→ Your task
Reproduce every record below word for word and include no pictures.

(Stored items from a collection)
↓
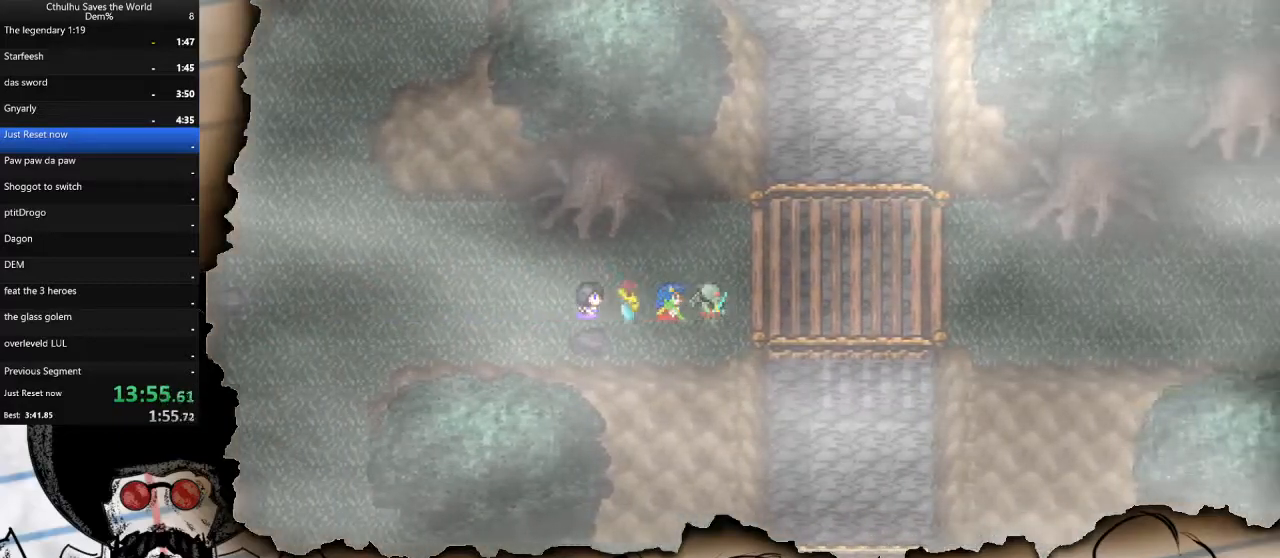
{"buttons": ["DPAD_RIGHT"], "left_stick": "center", "right_stick": "center", "events": []}
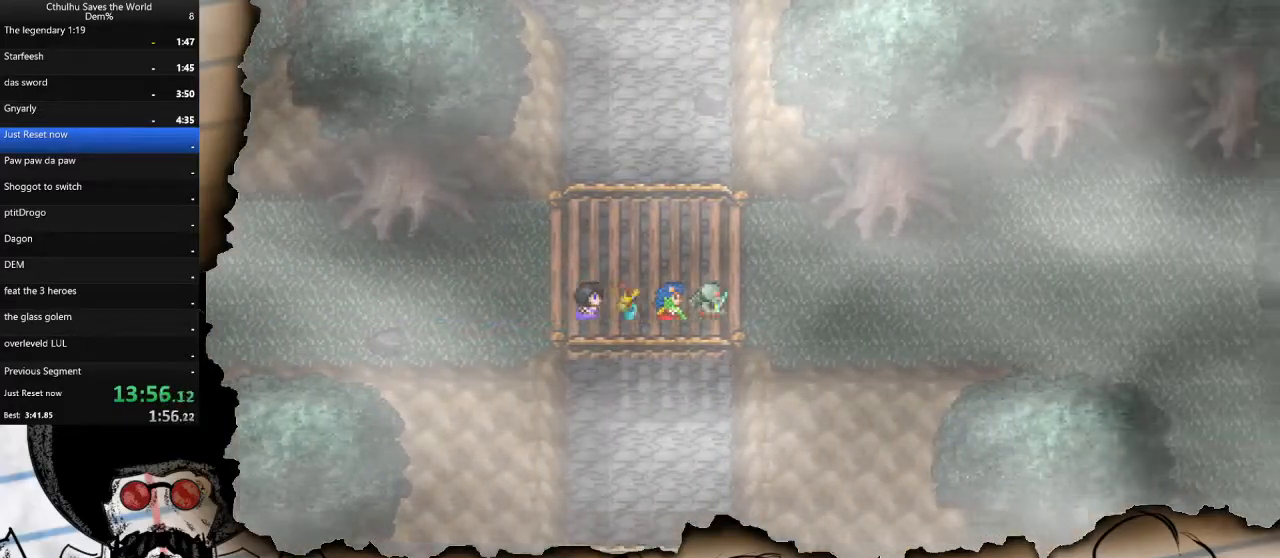
{"buttons": ["DPAD_RIGHT"], "left_stick": "center", "right_stick": "center", "events": []}
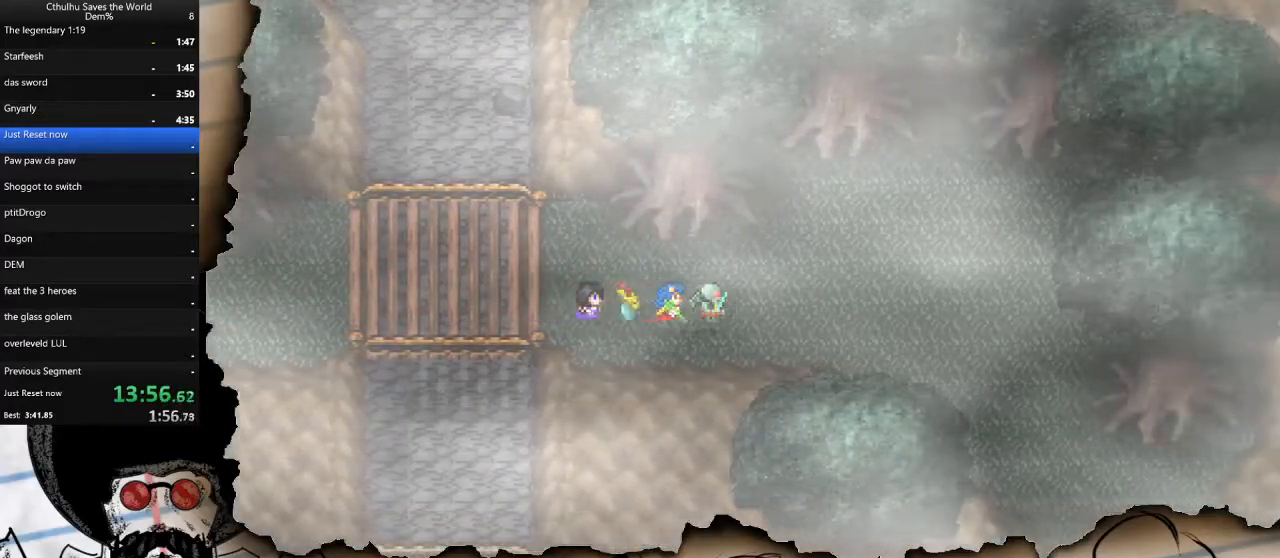
{"buttons": ["DPAD_RIGHT"], "left_stick": "center", "right_stick": "center", "events": []}
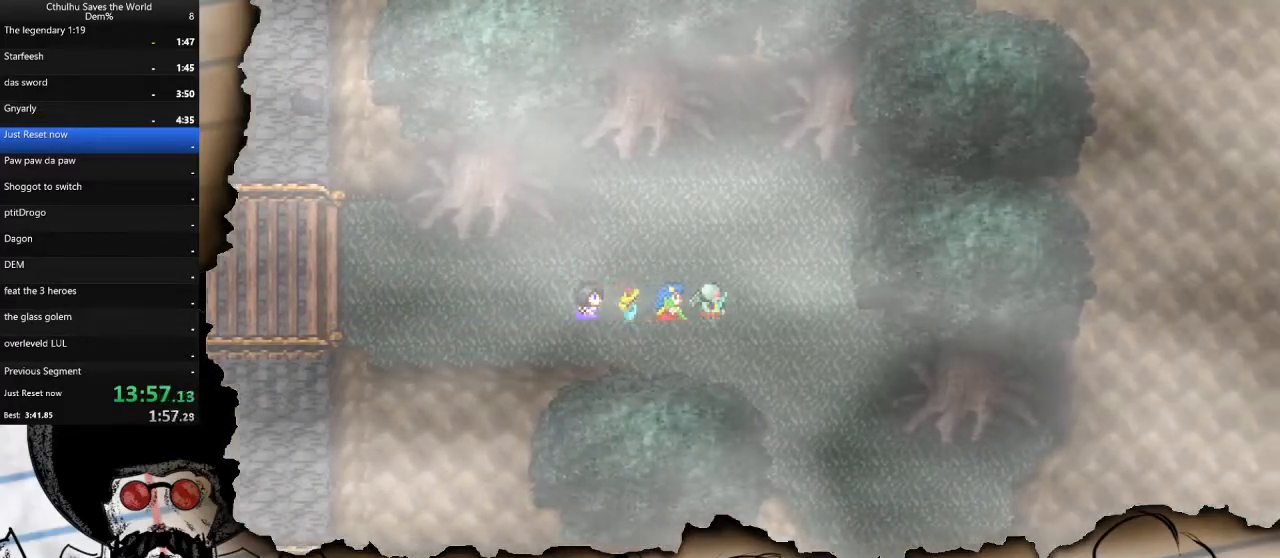
{"buttons": ["DPAD_DOWN"], "left_stick": "center", "right_stick": "center", "events": [[283, "DPAD_DOWN", "down"], [317, "DPAD_RIGHT", "up"]]}
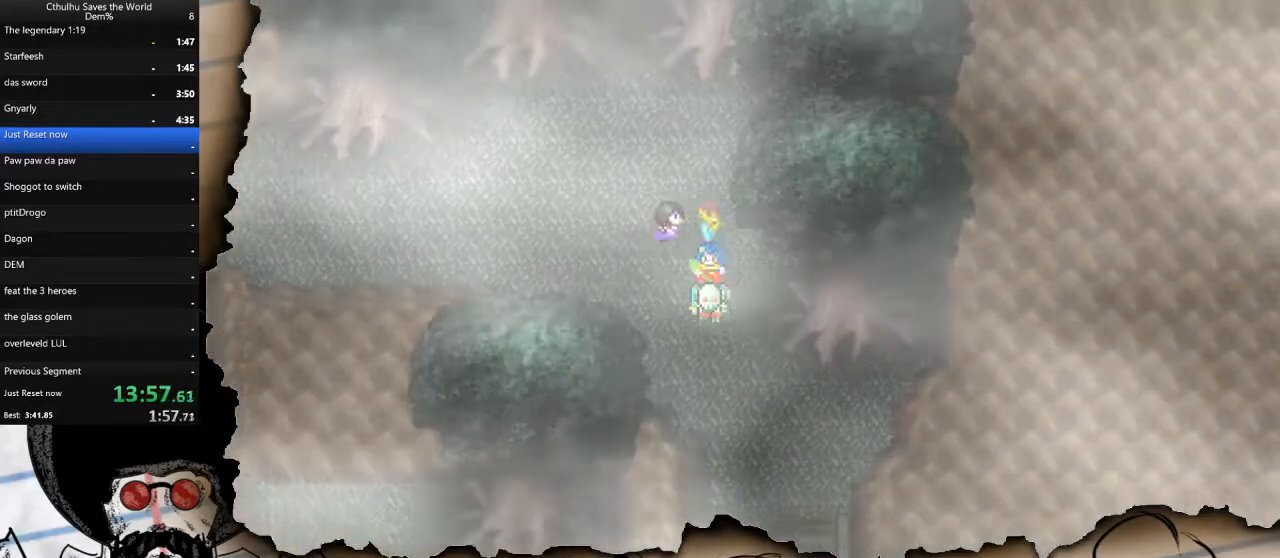
{"buttons": ["DPAD_DOWN"], "left_stick": "center", "right_stick": "center", "events": []}
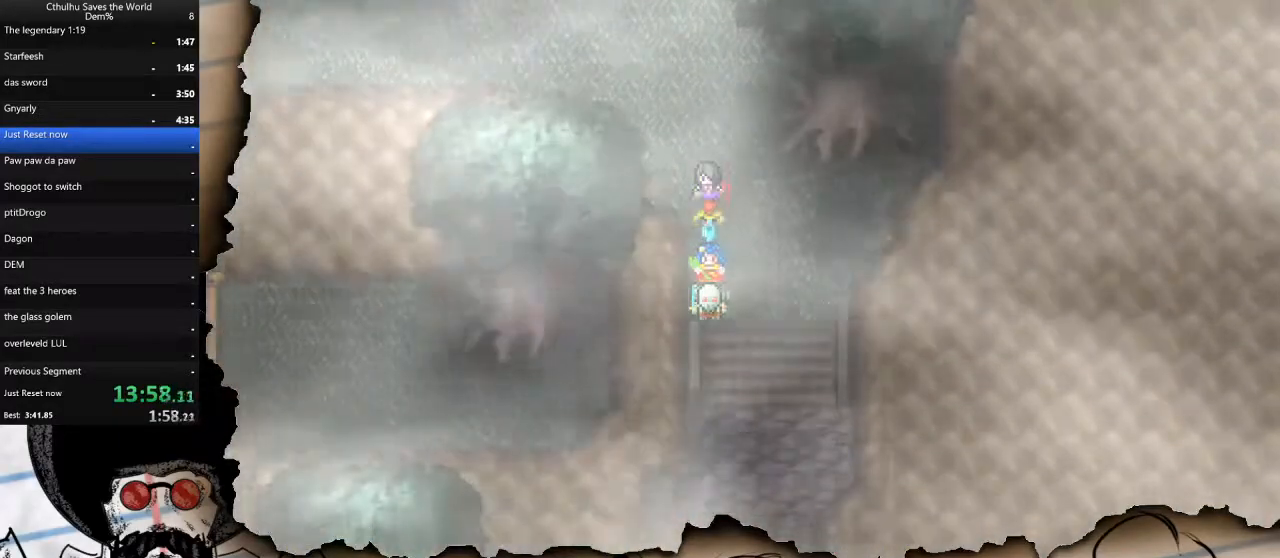
{"buttons": ["DPAD_DOWN"], "left_stick": "center", "right_stick": "center", "events": []}
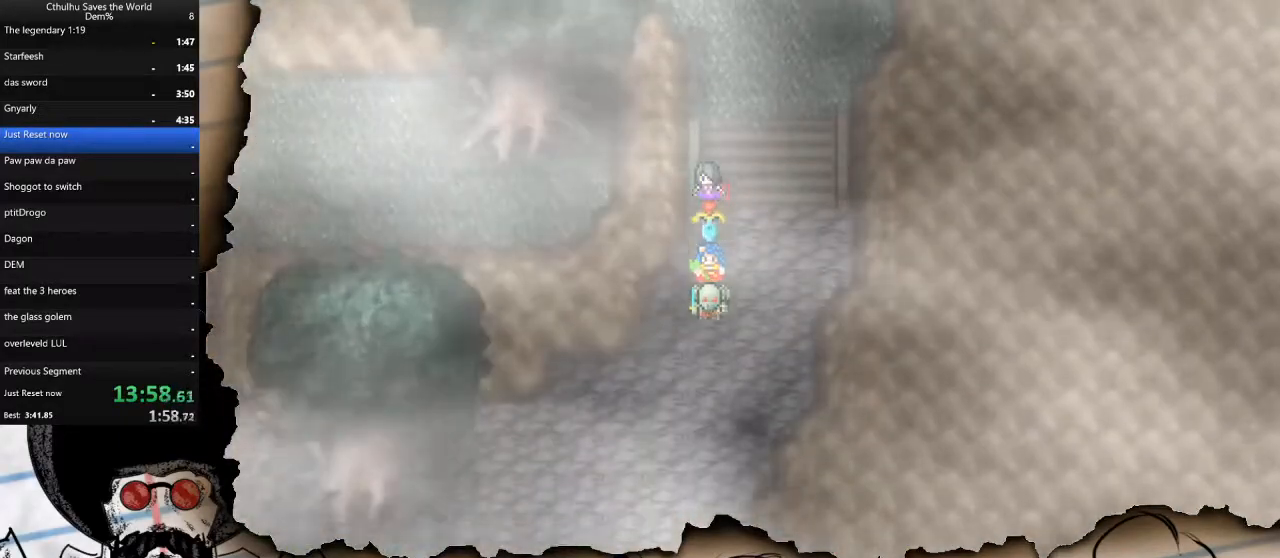
{"buttons": ["DPAD_DOWN"], "left_stick": "center", "right_stick": "center", "events": []}
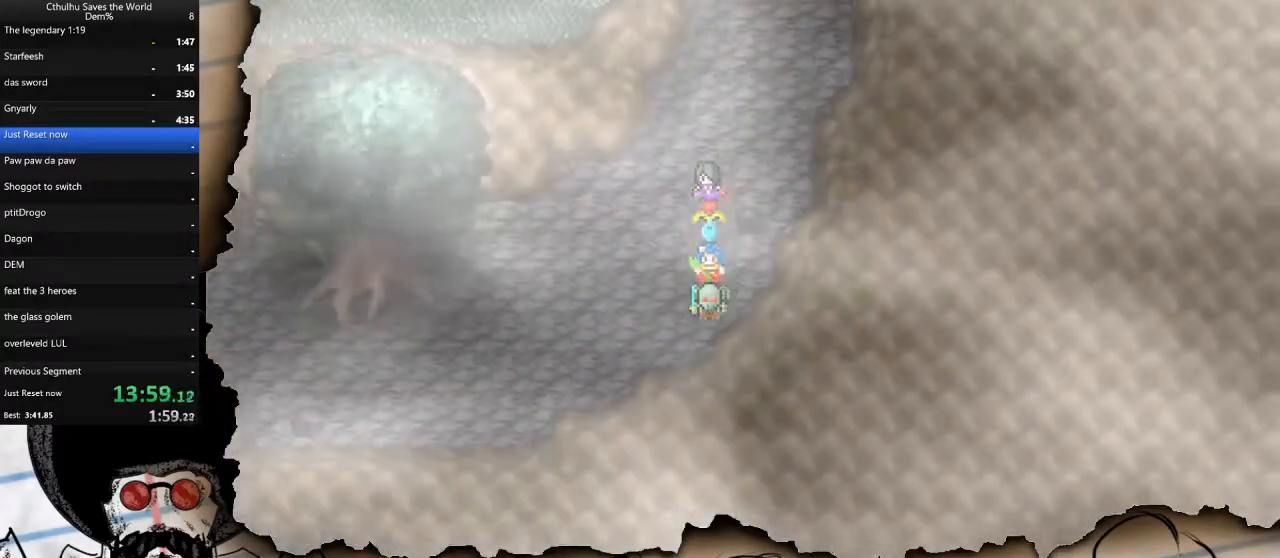
{"buttons": ["DPAD_LEFT"], "left_stick": "center", "right_stick": "center", "events": [[17, "DPAD_LEFT", "down"], [33, "DPAD_DOWN", "up"], [367, "DPAD_DOWN", "down"], [367, "DPAD_LEFT", "up"], [483, "DPAD_DOWN", "up"], [483, "DPAD_LEFT", "down"]]}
↑
→ Reply
{"buttons": ["DPAD_RIGHT"], "left_stick": "center", "right_stick": "center", "events": []}
{"buttons": ["DPAD_RIGHT"], "left_stick": "center", "right_stick": "center", "events": []}
{"buttons": ["DPAD_RIGHT"], "left_stick": "center", "right_stick": "center", "events": []}
{"buttons": ["DPAD_DOWN"], "left_stick": "center", "right_stick": "center", "events": [[283, "DPAD_DOWN", "down"], [317, "DPAD_RIGHT", "up"]]}
{"buttons": ["DPAD_DOWN"], "left_stick": "center", "right_stick": "center", "events": []}
{"buttons": ["DPAD_DOWN"], "left_stick": "center", "right_stick": "center", "events": []}
{"buttons": ["DPAD_DOWN"], "left_stick": "center", "right_stick": "center", "events": []}
{"buttons": ["DPAD_LEFT"], "left_stick": "center", "right_stick": "center", "events": [[17, "DPAD_LEFT", "down"], [33, "DPAD_DOWN", "up"], [367, "DPAD_DOWN", "down"], [367, "DPAD_LEFT", "up"], [483, "DPAD_DOWN", "up"], [483, "DPAD_LEFT", "down"]]}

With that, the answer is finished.